The session is ending—no opportunity to further contextualize jealousy within the group. The members had gone deeper in their exploration of psychic reality and that had satisfied the therapist. A nuclear idea had emerged, a unifying theme with personal resonance (Billow, 2016). Even for the leader who realized that jealousy of “better” groups and experienced group leaders had contributed to the therapist’s disaffection. Dr. Pat felt gratitude towards Ned and the whole group for this disinhibiting insight, which would be useful in future sessions.


No one said that running groups is easy, or that it should be. To organize a group and make it transformative, the leader must be both “woman” enough to establish preverbal bonding and “man” enough to enter in and fascinate with language (Billow, 2013a; Harper & Rowan, 1999; Lacan, 1977/1953).

An essential aspect of the professional/personal “Me” involves, then, existing in one’s own mind as a complex, procreative partner to each person (and to the group-family) and exposing this self in words and behavior. If the leader feels or is “de-skilled” by the group, he or she is effectively neutered or castrated and cannot successfully carry out the dual symbolic role.

1 used my own experience in responding to Dr. Shay’s assignment to illustrate key relational principles. The first is the emphasis on intersubjectivity, that is, on relationships, internal and external, and their dynamic, life-supporting qualities. The second is a rejection of the classical model of the healthy analyst and neurotic patient or group. Those we treat and we ourselves have transferences and other perplexing, often unconsciously motivated emotional and cognitive responses. Therapeutic relationships are reconceived in terms of co-constructed or mutually inspired interactions that are worthy of understanding rather than evaluated in terms of pathology.

Third, psychoanalytic purification (Freud, 1912), resulting in ideal equanimity, detachment, and clinical objectivity, is an impossibility. Moreover, such a posture constrains us from accessing and creatively utilizing our own subjective experience in connecting to others. Rather than aiming at a false “professional” stance, we need to possess and convey a warm, human presence.

Finally, as therapists, we are subject to compelling social forces, remain embedded in them, and enter group representing deeply rooted identifications, perspectives, and reality beliefs based on ethnic, national, and political affiliations, economic status, gender, sexual orientation, race, age, and so forth.

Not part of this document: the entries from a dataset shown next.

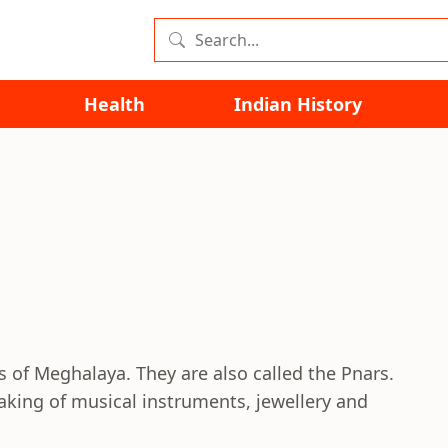
Health
Indian History
lls of Meghalaya. They are also called the Pnars.
aking of musical instruments, jewellery and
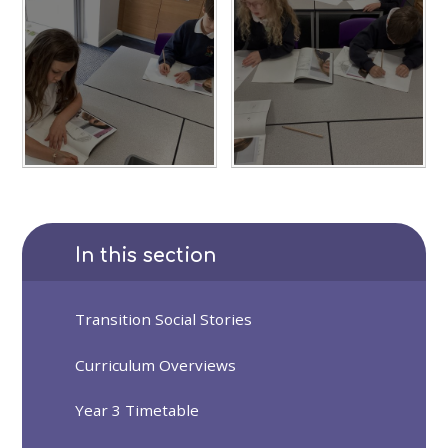
In this section
Transition Social Stories
Curriculum Overviews
Year 3 Timetable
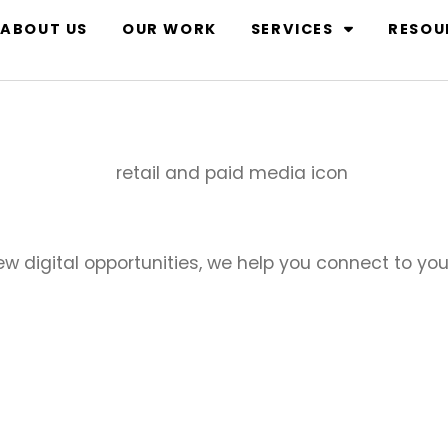
ABOUT US
OUR WORK
SERVICES
RESOU
new digital opportunities, we help you connect to y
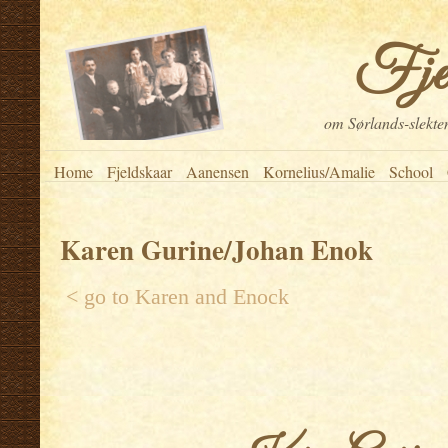
Fje
om Sørlands-slekten
Home
Fjeldskaar
Aanensen
Kornelius/Amalie
School
Karen Gurine/Johan Enok
< go to
Karen and Enock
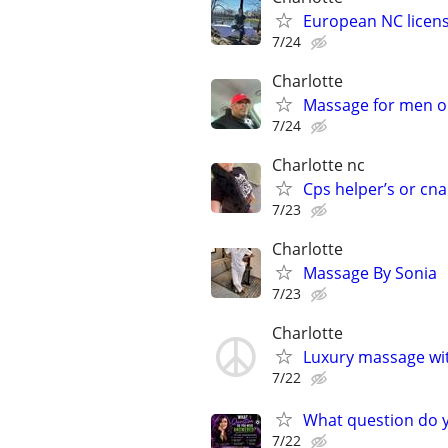
European NC licen
7/24
Charlotte
Massage for men o
7/24
Charlotte nc
Cps helper’s or cna
7/23
Charlotte
Massage By Sonia
7/23
Charlotte
Luxury massage wi
7/22
What question do yo
7/22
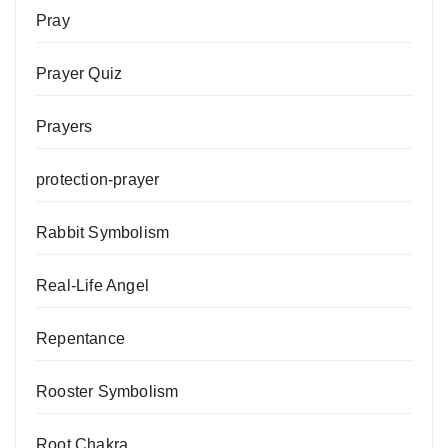
Pray
Prayer Quiz
Prayers
protection-prayer
Rabbit Symbolism
Real-Life Angel
Repentance
Rooster Symbolism
Root Chakra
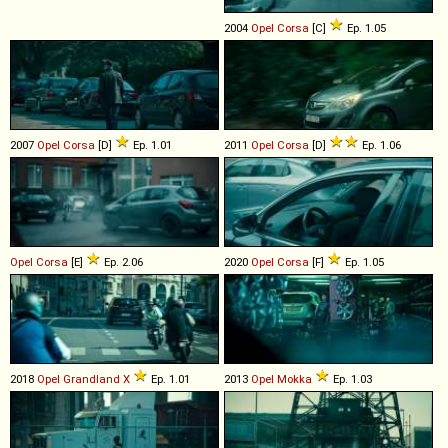
2004
Opel
Corsa
[C]
Ep. 1.05
2007
Opel
Corsa
[D]
Ep. 1.01
2011
Opel
Corsa
[D]
Ep. 1.06
Opel
Corsa
[E]
Ep. 2.06
2020
Opel
Corsa
[F]
Ep. 1.05
2018
Opel
Grandland
X
Ep. 1.01
2013
Opel
Mokka
Ep. 1.03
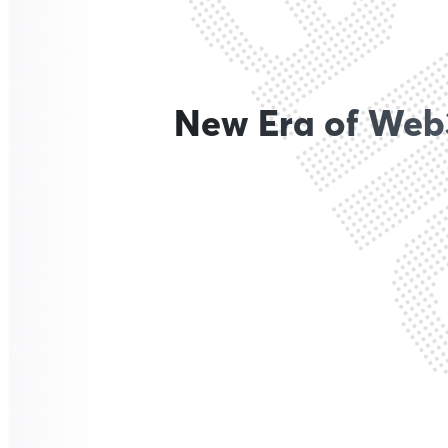
New Era of Web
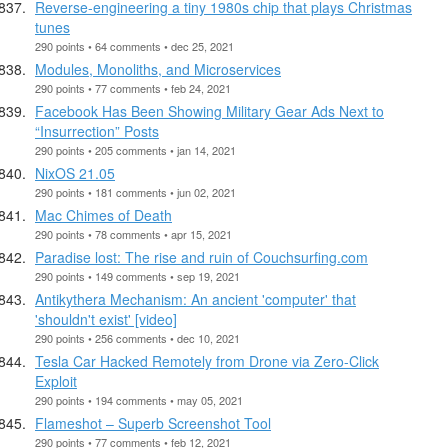
Reverse-engineering a tiny 1980s chip that plays Christmas
tunes
290 points • 64 comments • dec 25, 2021
Modules, Monoliths, and Microservices
290 points • 77 comments • feb 24, 2021
Facebook Has Been Showing Military Gear Ads Next to
“Insurrection” Posts
290 points • 205 comments • jan 14, 2021
NixOS 21.05
290 points • 181 comments • jun 02, 2021
Mac Chimes of Death
290 points • 78 comments • apr 15, 2021
Paradise lost: The rise and ruin of Couchsurfing.com
290 points • 149 comments • sep 19, 2021
Antikythera Mechanism: An ancient 'computer' that
'shouldn't exist' [video]
290 points • 256 comments • dec 10, 2021
Tesla Car Hacked Remotely from Drone via Zero-Click
Exploit
290 points • 194 comments • may 05, 2021
Flameshot – Superb Screenshot Tool
290 points • 77 comments • feb 12, 2021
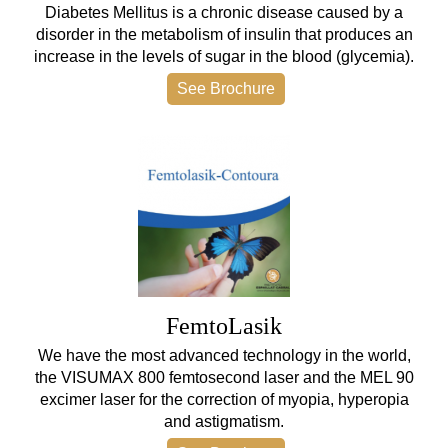
Diabetes Mellitus is a chronic disease caused by a
disorder in the metabolism of insulin that produces an
increase in the levels of sugar in the blood (glycemia).
See Brochure
FemtoLasik
We have the most advanced technology in the world,
the VISUMAX 800 femtosecond laser and the MEL 90
excimer laser for the correction of myopia, hyperopia
and astigmatism.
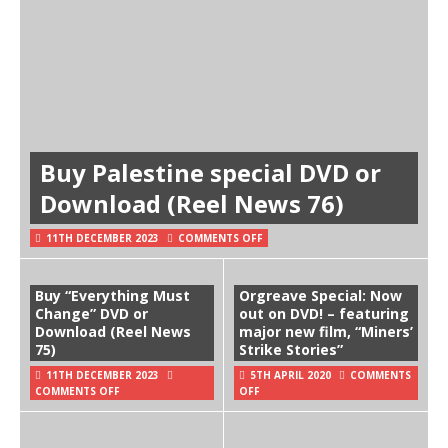
Buy Palestine special DVD or
Download (Reel News 76)
11TH DECEMBER 2023
COMMENTS OFF
Buy “Everything Must
Orgreave Special: Now
Change” DVD or
out on DVD! – featuring
Download (Reel News
major new film, “Miners’
75)
Strike Stories”
11TH DECEMBER 2023
5TH APRIL 2020
COMMENTS
COMMENTS OFF
OFF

1 suspect that all theories, formulations, and case presentations, such as my imaginative revision, are in some ways retrofitted or aligned to the personality of the formularizer. Therapists of all persuasions bring foundational concepts to clinical work, which provides structure and direction—shifting mindsets that lead to certain paths and potentialities but may foreclose others. Ideally, we allow ourselves passage to other places by other thinkers, particularly by our group members. If the therapist is emotionally open and creative, new mental pathways may be tested.


  • 1 Dr. Shay’s (2017) invitation to illustrate Billow’s approach to group therapy is further described in the editor’s note to Section I.
  • 2 In actuality, we have three adult children. I gave birth to a fourth child because apparently, even in a dream, I could not bear to part with one of our own. Likely, too, the child was the assignment itself.
  • 3 The analyst’s “internal and external dependencies, anxieties, and pathological defenses...[respond] to every event of the analytic situation” (Racker, 1968, p. 132).
  • 4 The original group vignette can be found in Shay (2017).